Media briefing on Statistics South Africa Budget Vote 2015/16

Honourable Minister Jeff Radebe:

Media briefing on Statistics South Africa Budget Vote 2015/16


Good day ladies and gentlemen and members of the media

Later today I will present the budget vote speech for Statistic South Africa (Stats SA), and the task ahead is a mammoth one. We will outline what needs to be done and the approach to this is to reflect on the vision we have, against the National Development Plan which is our comprehensive development roadmap.

There are critical questions on the quantitative and qualitative measures South Africa is faced with as we seek to mobilise and secure the space to implement Vision 2030 as espoused in the National Development Plan (NDP).

We have undoubtedly crafted progressive policies, but the challenges have been the measures by which all these plans could realise their intended goals. In this statistics and Stats SA give credence to our claim that ours is a scientific and reliable development programme.

As we have indicated before, the National Development Plan is our comprehensive development roadmap, it is our Master Plan through which significant progress is made possible. What remains then is to plan every detail in order to realise this significant progress.

The Statistics South Africa budget vote that we will present shortly today is linked to the Planning Monitoring and Evaluation budget vote we presented yesterday. Preparing a Master Plan and applying it are two different things. Credible statistics will also help us to respond unequivocally to the questions that, having embraced the NDP, the masses of our people have. They are asking:

  • Have we consciously and comprehensively aligned our implementation programmes and projects to the Master Plan?
  • Are we monitoring the plan continuously?
  • Do we have the staying power to see our plan through?
  • Are we picking up the critical lessons we have learnt in order to spur our development agenda forward?
  • Are we experts and masters of our terrain and plan; and
  • Finally are we using scientific facts to lead and manage the plan?


Ladies and gentlemen,

We need to prepare a Master Plan and apply it. Let me draw your attention to the key features of the work programme of Statistics South Africa, aimed at spurring our NDP forward through implementation of measurement.

  • Firstly, Statistics SA has the task of ensuring that there is a deliberate alignment in the results value chain. This is from inputs, outputs, outcome and impact through the use of a rigorous application of statistical indicator framework.

__Records supplied__
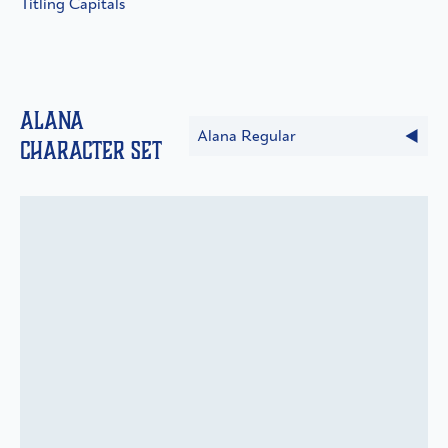
Titling Capitals
Alana
Alana Regular
Character Set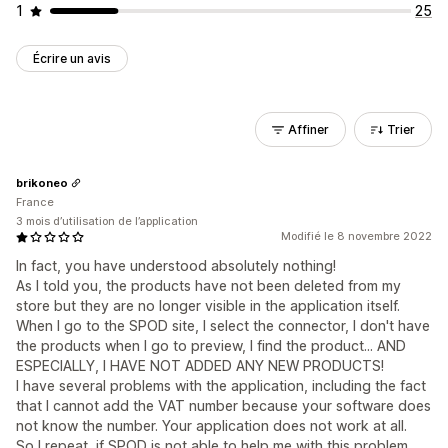
1
25
Écrire un avis
Affiner
Trier
brikoneo
France
3 mois d’utilisation de l’application
Modifié le 8 novembre 2022
In fact, you have understood absolutely nothing!
As I told you, the products have not been deleted from my
store but they are no longer visible in the application itself.
When I go to the SPOD site, I select the connector, I don't have
the products when I go to preview, I find the product... AND
ESPECIALLY, I HAVE NOT ADDED ANY NEW PRODUCTS!
I have several problems with the application, including the fact
that I cannot add the VAT number because your software does
not know the number. Your application does not work at all.
So I repeat, if SPOD is not able to help me with this problem,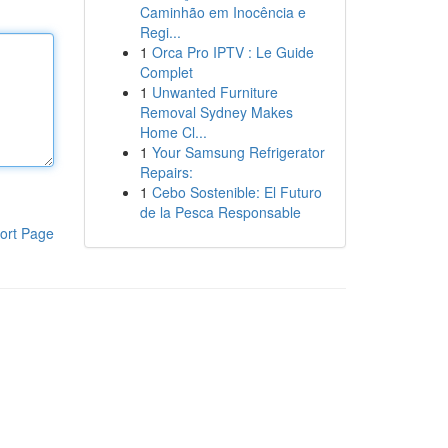
Caminhão em Inocência e
Regi...
1
Orca Pro IPTV : Le Guide
Complet
1
Unwanted Furniture
Removal Sydney Makes
Home Cl...
1
Your Samsung Refrigerator
Repairs:
1
Cebo Sostenible: El Futuro
de la Pesca Responsable
ort Page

__What to do__
**a.** Echo the stretch of the Stats SA budget briefing from "Later today I" through "reliable development programme.".
**b.** Decide whether each statement agrees with the Stats SA budget briefing, answering yes or no and quoting the words that settle it: (i) The Planning Monitoring and Evaluation budget vote was presented the day before. (ii) The speaker calls the task ahead a small one. (iii) The National Development Plan is described as the Master Plan.
**c.** Go on with the Stats SA budget briefing from the point where it stops.
The rows have nothing to do with the Stats SA budget briefing.

__Answers to each task__
**a.**
Later today I will present the budget vote speech for Statistic South Africa (Stats SA), and the task ahead is a mammoth one. We will outline what needs to be done and the approach to this is to reflect on the vision we have, against the National Development Plan which is our comprehensive development roadmap.

There are critical questions on the quantitative and qualitative measures South Africa is faced with as we seek to mobilise and secure the space to implement Vision 2030 as espoused in the National Development Plan (NDP).

We have undoubtedly crafted progressive policies, but the challenges have been the measures by which all these plans could realise their intended goals. In this statistics and Stats SA give credence to our claim that ours is a scientific and reliable development programme.

**b.**
(i) Yes: "the Planning Monitoring and Evaluation budget vote we presented yesterday"
(ii) No: "the task ahead is a mammoth one"
(iii) Yes: "it is our Master Plan through which significant progress is made possible"

**c.**
  • Secondly, we will embark on a Community Survey which will assist us in a comprehensive understanding of the state of delivery of services from 1996 when we had our first post-apartheid benchmark, namely Census 1996, also we will undertake the first dipstick survey covering Customer Satisfaction Survey and this will be undertaken in the Kwa-Zulu Natal province.
  • Thirdly, there is a need for the improvement of the national accounts through enhanced coordination of economic statistics under one authority.
  • Fourthly, we will be preparing a closeout report on the Millennium Development Goals (MDG’s) and adoption of the Sustainable Development Goals.
  • Fifth, we will outline the legislative reform for faster, better and greater compliance with the implementation of the national statistical system.
  • Finally, Statistics South Africa will have a new home that befits the nature of the work and technology required to improve performance of the employees.

Through a process of refinement of indicators by which we monitor the plan, we shall be in a position to know the extent to which our Master Plan is comprehensive and how well it is aligned and implemented.

I have already instructed the Statistician-General and the Acting Director General of the DPME to work together on ensuring that the recommendations by Stats SA must be fed in the planning cycle of the DPME, to assist us with monitoring indicators in the National Development Plan using data and also work on monitoring alignment of systems of planning and produce an indicator framework to be delivered for consideration at the July Cabinet Lekgotla.

As we implement through Operation Phakisa, the faster and better results approach, we need to be assured that the measurement raft at our disposal is robust. We shall stay the course only when we use scientific methods and scientific statistics.


Ladies and gentlemen,

As we reflect over the twenty years on our delivery record, Statistics South Africa will again conduct the Community Survey, a second in the life of the organisation. This survey, the second one from 2007, will be better, bigger, faster and cheaper. Let me state the obvious that simply having a plan, however detailed, is not enough. As Abraham Lincoln once said:

“If we could first know where we are, and whither we are tending, we could better judge what to do, and how to do it”.

  • What makes it better? It is better in that it will be able to provide estimates of progress or lack thereof at the level of municipalities.
  • What makes it bigger? It is bigger in that it is five times the size of the previous 2007 effort and will reach out to 1.5 million households instead of the three hundred thousand in 2007.
  • What makes it faster? It is faster in that through the use of tablet technology, the selection, recruitment, training and appointments of staff will be delivered electronically and results of interviews from households will be electronically transmitted to servers for processing.
  • What makes this Community Survey cheaper? So it is delivered at half the price of the 2007 survey but it is five times the size.


The survey is envisaged to commence in the field from the beginning of February 2016 – March 2016. Implementing the Community Survey in 2016, twenty years from the first census under democratic rule, will provide us with a 20 year perspective of what has been achieved and what more needs to be done. It will provide us the information means by which we will know whether or not we are on the right path towards successfully implementing our vision or not. What more of what or what less of what should be done and what trade-offs provide the best outcome. We look forward to these results in about fourteen months from today.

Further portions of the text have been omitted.